* START SELECTED PASSAGE *
Let the magic begin!

It's not just the kids who are enchanted at the Holon Adloyada Purim carnival, and for Israelis, Israel's biggest street party is as much a part of Purim as hamentashen.

Giant rocking horse 521 (photo credit: Eli Na’aman)
Giant rocking horse 521
(photo credit: Eli Na’aman)
Where can you celebrate Purim with a gang of friendly space aliens, a bunch of mischievous imps from an enchanted forest, a four-meter-tall bat, two friendly caterpillars, dancing snowmen, and a giant half-owl, half-cat creature? At the Holon Adloyada, of course! These and more magical characters from the Holon Children’s Museum will take to the streets of the “Children’s City” next week for Israel’s largest and most extravagant Purim carnival.
“The Children’s Museum has been chosen as the theme of this year’s carnival in honor of its 10th anniversary,” says Hadar Shiran, the museum’s pedagogical director. “And because the museum and the Adloyada are both very much part of Holon’s ‘Children’s City’ spirit.”
For Israelis, the much-loved and cherished Adloyada carnival is as much a part of Purim as hamentashen, the Megilla or mishloah manot (Purim baskets). But though certain carnivalesque elements like costumes and masks have been part of Purim for centuries, the Adloyada itself is a young tradition.
This quintessentially Israeli celebration was born 115 years ago – not in Holon, but some kilometers north, in the first Hebrew city of Tel Aviv, inspired by the Zionist ethos that permeated the country during the Second Aliya.
Avraham Aldema (born Eisenstein), an art teacher at the Herzliya Gymnasium and a fervent Zionist who had made aliya from Ukraine, dreamed up the idea for a Purim street jamboree in 1912.
Aldema was serious about Zionism, and was one of the first members of the Hagana, the underground Jewish militia force. He was also a fun-loving bohemian who led the Hevre Trask (Yiddish for “noisy bunch”), a motley crew of mischief-makers devoted to spreading happiness and joy to others.
And what better way, reasoned Aldema, to spread joy than with a public carnival in the style and flavor of European carnivals, but celebrating Purim, that glorious Jewish victory symbolizing freedom from an evil tyrant? Aldema threw his first Purim carnival in March 1912. As lively music played, the art teacher led a flamboyant public procession of Gymnasium students dressed as characters from the Purim story along Tel Aviv’s biggest street, Rehov Herzl.
* END SELECTED PASSAGE *
* START INFORMATION SHOWN *
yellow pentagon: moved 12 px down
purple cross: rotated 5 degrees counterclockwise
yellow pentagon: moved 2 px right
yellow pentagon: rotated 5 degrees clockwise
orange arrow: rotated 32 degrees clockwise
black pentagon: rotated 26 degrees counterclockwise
* END INFORMATION SHOWN *
* START INFORMATION SHOWN *
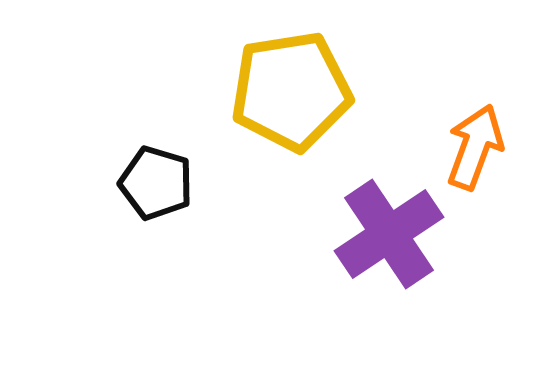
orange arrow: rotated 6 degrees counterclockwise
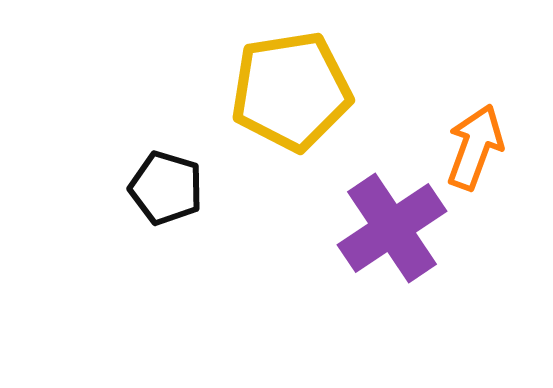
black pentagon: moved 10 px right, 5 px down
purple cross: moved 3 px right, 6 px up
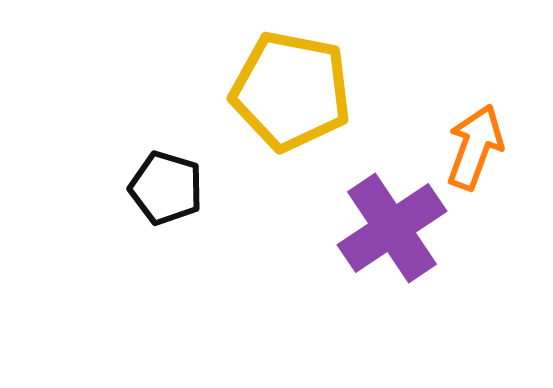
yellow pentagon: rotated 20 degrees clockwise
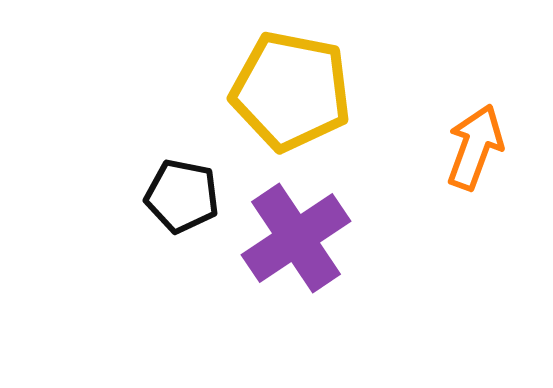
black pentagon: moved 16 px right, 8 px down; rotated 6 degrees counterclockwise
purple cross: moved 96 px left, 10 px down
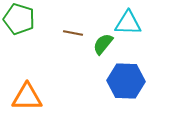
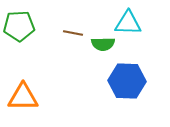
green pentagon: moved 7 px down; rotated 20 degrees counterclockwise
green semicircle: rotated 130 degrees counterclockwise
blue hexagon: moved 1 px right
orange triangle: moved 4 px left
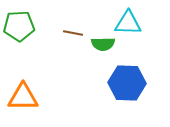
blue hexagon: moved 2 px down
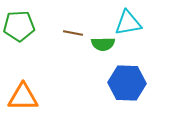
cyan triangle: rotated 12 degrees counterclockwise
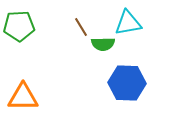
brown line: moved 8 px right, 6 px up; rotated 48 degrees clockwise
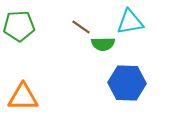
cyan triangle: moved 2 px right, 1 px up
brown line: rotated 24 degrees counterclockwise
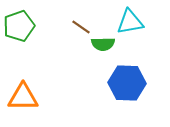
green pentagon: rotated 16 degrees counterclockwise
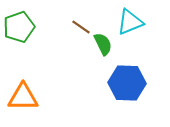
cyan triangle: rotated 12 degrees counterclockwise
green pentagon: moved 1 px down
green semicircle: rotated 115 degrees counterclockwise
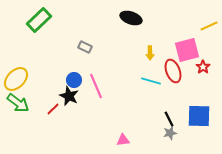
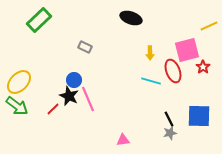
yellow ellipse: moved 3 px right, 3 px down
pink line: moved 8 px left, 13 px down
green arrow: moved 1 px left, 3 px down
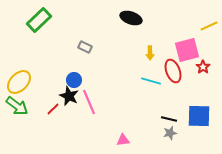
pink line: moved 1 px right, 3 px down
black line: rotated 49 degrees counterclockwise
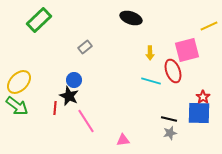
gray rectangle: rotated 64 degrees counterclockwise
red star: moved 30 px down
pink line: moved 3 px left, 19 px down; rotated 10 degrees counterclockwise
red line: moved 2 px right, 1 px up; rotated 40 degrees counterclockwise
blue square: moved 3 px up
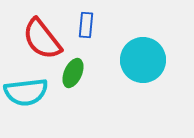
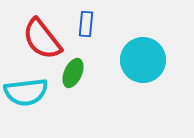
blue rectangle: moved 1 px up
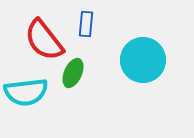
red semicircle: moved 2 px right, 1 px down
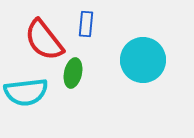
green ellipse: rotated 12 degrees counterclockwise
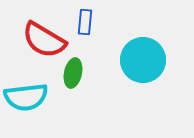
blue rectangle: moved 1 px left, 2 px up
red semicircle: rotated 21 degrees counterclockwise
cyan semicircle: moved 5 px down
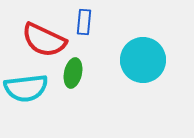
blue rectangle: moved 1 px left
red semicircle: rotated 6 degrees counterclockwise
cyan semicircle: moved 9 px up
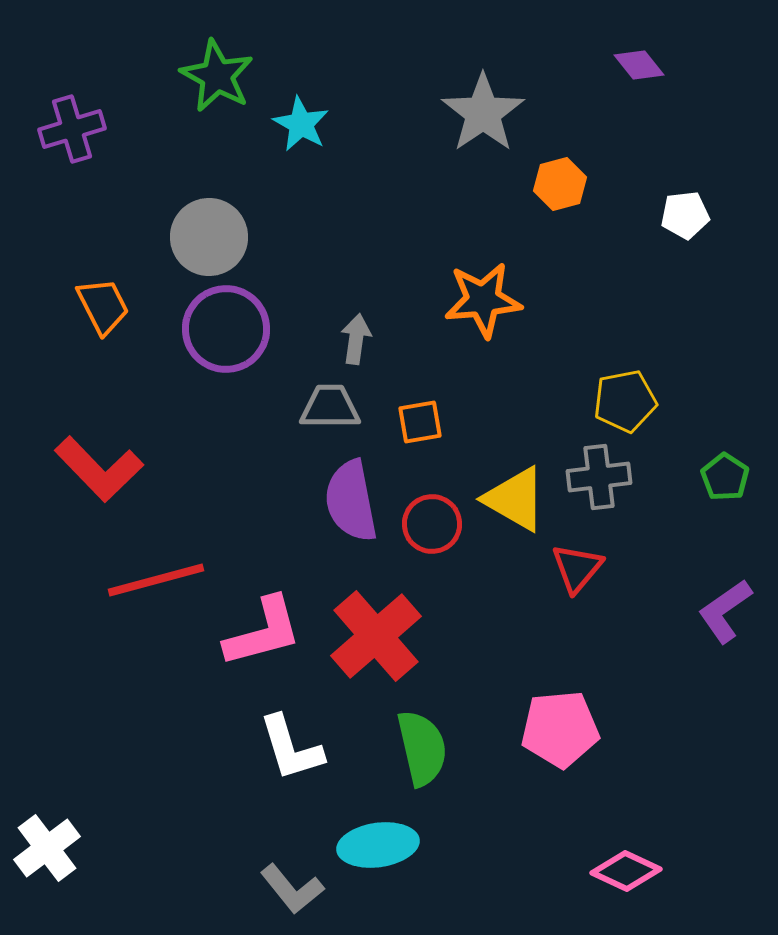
* END INFORMATION SHOWN *
# [REQUEST]
In the article on the Holon Adloyada, along which street did Avraham Aldema lead his first Purim procession?

# [ANSWER]
Rehov Herzl, Tel Aviv's biggest street.